Allerdings sehen wir Klärungsbedarf hinsichtlich der deutschen Übersetzung der
Richtlinien-Entwürfe: beide Anhänge verwenden in der deutschen Übersetzung für
den Begriff „social benefits“ die Begriffe "Beihilfen, Unterstützungsleistungen und
Zuwendungen". Da diese Begriffe im Deutschen in mehreren rechtlichen Zusammenhängen
verwendet werden und zum Teil stark wettbewerbsrechtlich konnotiert
sind, regen wir insofern eine etwas eindeutigere Übersetzung (z. B. als „persönliche
Unterstützungsleistungen“) an.
II.
Vorschlag für Richtlinien des Europäischen Parlamentes und des Rates
über die Konzessionsvergabe (KOM(2011) 897 endgültig)
Der Richtlinienentwurf enthält in Art. 17 eine Sonderregelung für Konzessionen zur
Erbringung sozialer Dienstleistungen. Demnach sollen in diesem Bereich vor allem
Bekanntmachungspflichten gelten und die Anwendung des primärrechtlichen
Transparenzgrundsatzes sicherstellen.
Zentrales Merkmal von „Dienstleistungskonzessionen“ ist nach der Begriffsbestimmung
in Art. 2 Abs. 1 Nr. 7, dass die Gegenleistung des Auftraggebers, im
Gegensatz zum „öffentlichen Auftrag“, im „Recht zur Nutzung der vertragsgegenständlichen
Dienstleistung“ besteht. Aus Art. 1 Abs. 2 ergibt sich, die Notwendigkeit
einer Auswahlentscheidung des öffentlichen Auftraggebers (Buchstabe a)
oder der Vergabestelle (Buchstabe b). Damit liegt jeder Konzessionserteilung ein
gewisses Ausschließlichkeitsmoment zu Grunde, da in aller Regel nur einer oder
mehrere, jedenfalls aber nicht alle Bewerber zum Zuge kommen können. Nicht als
Konzessionen sollen dagegen nach Erwägungsgrund Nr. 6 der Richtlinie „staatliche
Handlungen, wie die Erteilung von Genehmigungen oder Lizenzen, in denen
der Staat oder eine Behörde die Bedingungen für die Ausübung der Wirtschaftstätigkeiten
bestimmt“ gelten. Erwägungsgrund Nr. 22 präzisiert dies für soziale
Dienstleistungen, indem klargestellt wird, dass es den Mitgliedstaaten frei stehe,
„diese Dienstleistungen selbst zu erbringen oder soziale Dienstleistungen in einer
Weise zu organisieren, die nicht mit der Vergabe von Konzessionen verbunden ist,
beispielsweise […] durch Erteilung von Lizenzen oder Genehmigungen – ohne
Beschränkungen oder Festsetzung von Quoten – für alle Wirtschaftsteilnehmer,
die die […] vorab festgelegten Kriterien erfüllen“.
In Deutschland werden soziale Dienstleistungen regelmäßig im Anwendungsbereich
des sogenannten sozialrechtlichen Dreiecksverhältnisses erbracht.

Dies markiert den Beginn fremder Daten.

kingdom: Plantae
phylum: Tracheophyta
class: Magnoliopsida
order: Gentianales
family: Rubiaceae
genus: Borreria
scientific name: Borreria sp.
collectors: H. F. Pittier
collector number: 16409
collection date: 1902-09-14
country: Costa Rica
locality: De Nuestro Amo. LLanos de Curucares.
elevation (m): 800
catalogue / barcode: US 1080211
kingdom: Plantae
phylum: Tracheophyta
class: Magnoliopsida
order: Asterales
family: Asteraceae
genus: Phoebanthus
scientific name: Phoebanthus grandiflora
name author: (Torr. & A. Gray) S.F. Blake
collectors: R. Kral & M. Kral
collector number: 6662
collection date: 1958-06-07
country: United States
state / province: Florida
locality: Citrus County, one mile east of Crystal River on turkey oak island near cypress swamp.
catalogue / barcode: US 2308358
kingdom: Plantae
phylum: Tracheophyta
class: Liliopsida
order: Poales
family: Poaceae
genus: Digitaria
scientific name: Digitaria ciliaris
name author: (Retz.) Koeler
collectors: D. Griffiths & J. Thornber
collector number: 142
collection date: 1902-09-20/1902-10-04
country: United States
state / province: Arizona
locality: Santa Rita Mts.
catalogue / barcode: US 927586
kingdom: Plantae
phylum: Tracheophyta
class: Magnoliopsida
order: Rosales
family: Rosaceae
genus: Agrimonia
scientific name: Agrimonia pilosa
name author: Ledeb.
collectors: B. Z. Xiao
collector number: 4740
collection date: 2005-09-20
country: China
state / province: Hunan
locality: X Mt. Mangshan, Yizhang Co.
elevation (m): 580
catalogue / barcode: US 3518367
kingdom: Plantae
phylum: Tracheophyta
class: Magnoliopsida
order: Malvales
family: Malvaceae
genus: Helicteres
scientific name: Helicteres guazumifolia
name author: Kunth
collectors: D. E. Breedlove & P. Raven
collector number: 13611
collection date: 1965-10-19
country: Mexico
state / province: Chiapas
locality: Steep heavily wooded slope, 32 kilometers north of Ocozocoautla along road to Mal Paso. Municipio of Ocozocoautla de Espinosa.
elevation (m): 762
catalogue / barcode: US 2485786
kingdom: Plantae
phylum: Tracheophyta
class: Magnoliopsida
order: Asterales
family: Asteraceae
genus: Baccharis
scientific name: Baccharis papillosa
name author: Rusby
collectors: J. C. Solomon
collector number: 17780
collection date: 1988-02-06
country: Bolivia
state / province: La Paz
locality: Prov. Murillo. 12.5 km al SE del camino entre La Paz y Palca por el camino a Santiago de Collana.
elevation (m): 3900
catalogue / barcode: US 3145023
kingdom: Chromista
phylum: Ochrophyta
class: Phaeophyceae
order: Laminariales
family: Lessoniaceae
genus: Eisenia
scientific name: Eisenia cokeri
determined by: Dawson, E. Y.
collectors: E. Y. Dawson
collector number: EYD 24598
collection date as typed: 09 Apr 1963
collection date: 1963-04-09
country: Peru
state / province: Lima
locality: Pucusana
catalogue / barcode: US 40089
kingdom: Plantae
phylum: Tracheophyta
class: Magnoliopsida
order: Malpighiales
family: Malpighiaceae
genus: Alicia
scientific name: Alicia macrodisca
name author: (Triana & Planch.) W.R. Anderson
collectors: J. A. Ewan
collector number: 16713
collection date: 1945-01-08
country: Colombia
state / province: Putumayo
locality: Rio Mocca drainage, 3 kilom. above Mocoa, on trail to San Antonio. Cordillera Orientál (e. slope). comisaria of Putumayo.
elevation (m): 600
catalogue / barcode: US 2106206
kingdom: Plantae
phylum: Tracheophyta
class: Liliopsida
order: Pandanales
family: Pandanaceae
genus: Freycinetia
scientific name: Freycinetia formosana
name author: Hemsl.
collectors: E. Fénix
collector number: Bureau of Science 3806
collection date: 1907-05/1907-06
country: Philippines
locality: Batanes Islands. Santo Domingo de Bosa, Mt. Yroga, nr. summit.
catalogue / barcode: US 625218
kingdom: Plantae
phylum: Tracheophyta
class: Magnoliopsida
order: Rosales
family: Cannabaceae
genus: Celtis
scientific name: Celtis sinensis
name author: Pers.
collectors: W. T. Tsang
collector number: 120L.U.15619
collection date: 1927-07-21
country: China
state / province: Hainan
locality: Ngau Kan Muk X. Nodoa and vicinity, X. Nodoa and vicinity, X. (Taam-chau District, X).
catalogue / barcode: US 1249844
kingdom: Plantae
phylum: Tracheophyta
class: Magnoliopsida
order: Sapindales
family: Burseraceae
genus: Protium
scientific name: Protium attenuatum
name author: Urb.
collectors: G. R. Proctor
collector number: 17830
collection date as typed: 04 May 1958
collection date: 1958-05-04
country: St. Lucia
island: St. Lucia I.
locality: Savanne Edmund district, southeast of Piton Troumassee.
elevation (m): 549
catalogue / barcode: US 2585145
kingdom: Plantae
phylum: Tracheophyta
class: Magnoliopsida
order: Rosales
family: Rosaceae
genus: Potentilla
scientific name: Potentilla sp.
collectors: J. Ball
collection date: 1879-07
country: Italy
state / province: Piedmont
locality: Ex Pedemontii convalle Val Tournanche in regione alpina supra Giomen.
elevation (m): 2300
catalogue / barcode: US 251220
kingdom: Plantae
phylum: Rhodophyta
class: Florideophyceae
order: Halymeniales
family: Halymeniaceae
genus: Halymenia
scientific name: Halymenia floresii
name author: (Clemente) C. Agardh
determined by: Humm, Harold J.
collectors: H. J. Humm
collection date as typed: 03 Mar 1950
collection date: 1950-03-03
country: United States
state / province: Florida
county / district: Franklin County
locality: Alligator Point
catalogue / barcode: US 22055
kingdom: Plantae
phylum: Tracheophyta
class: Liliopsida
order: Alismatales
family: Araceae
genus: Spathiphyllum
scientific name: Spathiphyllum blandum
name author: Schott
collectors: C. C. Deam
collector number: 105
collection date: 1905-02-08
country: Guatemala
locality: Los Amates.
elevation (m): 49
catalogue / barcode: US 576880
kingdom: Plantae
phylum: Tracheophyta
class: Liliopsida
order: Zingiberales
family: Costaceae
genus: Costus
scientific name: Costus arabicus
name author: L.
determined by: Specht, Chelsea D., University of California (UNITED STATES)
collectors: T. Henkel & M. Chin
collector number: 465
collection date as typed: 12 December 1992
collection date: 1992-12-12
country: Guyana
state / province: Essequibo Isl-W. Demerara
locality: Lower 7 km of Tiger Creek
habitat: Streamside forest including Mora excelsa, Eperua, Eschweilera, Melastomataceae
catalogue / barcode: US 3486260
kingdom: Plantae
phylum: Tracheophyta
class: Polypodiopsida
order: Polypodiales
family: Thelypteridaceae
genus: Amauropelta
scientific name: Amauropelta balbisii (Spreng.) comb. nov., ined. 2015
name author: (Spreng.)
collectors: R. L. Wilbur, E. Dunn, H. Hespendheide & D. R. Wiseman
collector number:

Dort stehen
sich die staatlichen Leistungsträger, nichtstaatliche Leistungserbringer
(Dienstleister) und Leistungsberechtigte (Nutzer der Dienstleistung) in unterschiedlichen
Rechtsverhältnissen gegenüber. Besonders deutlich tritt dieses bei
der Leistungserbringung im Rahmen der Sozialhilfe nach dem 12. Buch des Sozialgesetzbuches
(SGB XII) hervor. Vergleichbare Konstellationen treten im Rahmen
der Kinder- und Jugendhilfe (SGB VIII), der Pflegeversicherung (SGB XI) und
bei der Inanspruchnahme von Krankenpflegeleistungen (SGB V) auf. Im Kern angelegt
ist diese auch für die Grundsicherung für Langzeitarbeitslose (SGB II).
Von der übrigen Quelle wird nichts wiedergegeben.